By: Lisa Call, The Dickinson Press
The blustering Saturday afternoon wind didn’t stop many from enjoying themselves at the St. Luke’s Home fundraiser carnival, the largest event the home has held thus far.
Money raised at Saturday’s festivities will go toward a complete facelift for St. Luke’s Home.
“It’s going to be in the same location and (construction) will be in phases,” said Joyce Decker, St. Luke’s Home activities director.
While exact numbers will not be known for a few days, Decker said they were hoping to raise $10,000.
St. Luke’s Foundation Director Yvonne Kroll said the facilities will feel more like a home rather than a hospital setting.
Kroll said plans for the facility include apartment-type homes with balconies, private bathrooms and a wireless communication system to eradicate intercom announcements.
With magician Blake Krabseth and Bodiddly the clown on hand, there were few faces without a smile Saturday.
For $10 per bracelet, children had unlimited time in a jumping castle and inflatable slide. Bingo was $1-per-card and St. Luke’s received half of the proceeds.

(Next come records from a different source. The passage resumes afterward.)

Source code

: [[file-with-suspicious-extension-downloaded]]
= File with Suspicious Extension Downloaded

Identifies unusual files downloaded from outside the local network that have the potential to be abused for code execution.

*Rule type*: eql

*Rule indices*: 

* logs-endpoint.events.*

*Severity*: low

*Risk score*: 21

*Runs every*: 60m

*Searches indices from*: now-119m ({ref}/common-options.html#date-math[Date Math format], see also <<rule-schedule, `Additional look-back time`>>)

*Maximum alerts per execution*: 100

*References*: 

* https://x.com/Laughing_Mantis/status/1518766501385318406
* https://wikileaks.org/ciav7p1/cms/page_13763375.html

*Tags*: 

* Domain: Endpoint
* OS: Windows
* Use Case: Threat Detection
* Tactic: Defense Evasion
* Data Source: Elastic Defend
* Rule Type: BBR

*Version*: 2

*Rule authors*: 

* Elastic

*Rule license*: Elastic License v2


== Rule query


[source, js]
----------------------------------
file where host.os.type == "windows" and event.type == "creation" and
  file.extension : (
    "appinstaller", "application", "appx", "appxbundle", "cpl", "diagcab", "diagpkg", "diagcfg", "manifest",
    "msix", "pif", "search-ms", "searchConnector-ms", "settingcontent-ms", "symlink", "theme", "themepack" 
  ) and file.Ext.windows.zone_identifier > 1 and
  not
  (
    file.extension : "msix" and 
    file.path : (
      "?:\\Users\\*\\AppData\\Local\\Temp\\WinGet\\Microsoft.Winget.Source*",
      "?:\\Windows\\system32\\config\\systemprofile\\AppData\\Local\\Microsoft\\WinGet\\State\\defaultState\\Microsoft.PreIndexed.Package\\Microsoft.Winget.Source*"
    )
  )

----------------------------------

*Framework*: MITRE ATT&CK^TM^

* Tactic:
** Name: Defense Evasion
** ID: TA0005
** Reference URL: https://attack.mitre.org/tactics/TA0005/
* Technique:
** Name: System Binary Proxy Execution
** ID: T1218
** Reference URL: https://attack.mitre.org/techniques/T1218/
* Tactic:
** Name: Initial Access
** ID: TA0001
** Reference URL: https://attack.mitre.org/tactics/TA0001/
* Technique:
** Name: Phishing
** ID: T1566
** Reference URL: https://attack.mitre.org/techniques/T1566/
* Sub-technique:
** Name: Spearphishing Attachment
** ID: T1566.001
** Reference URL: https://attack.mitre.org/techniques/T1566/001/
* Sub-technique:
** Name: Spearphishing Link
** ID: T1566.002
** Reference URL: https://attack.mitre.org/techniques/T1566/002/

Connie Etzler and Sheyenne Hill of Staples, Minn. and Hali Gjermundson of Marshall proved age is not a factor in riding an oil-drum train.
Confections such as Indian tacos, pickles on a stick, barbecues, hot dogs and cotton candy were being enjoyed by many.
St. Luke’s Home resident Blanche Weber of New England volunteered at the duck pond.
Weber has lived at St. Luke’s Home for about a year and said the building updates are needed.
“We’d have our own bath and our own toilet,” Weber said.
A multitude of people volunteered for the dunk tank, including Todd Otto of State Farm Insurance, KLTD radio personality Paul Quinn and Dickinson Police Department’s Senior Patrol Officer Ron Van Doorne.
A bake sale was also held and most of the items were sold by noon, Decker said.
Organizers were hoping to accomplish a bit more than raising money.
“We were hoping too, to get the generations together,” Decker said. “A lot of times people feel the nursing home is just elderly people and there are younger people here, too.
“They love when kids come in,” Decker said.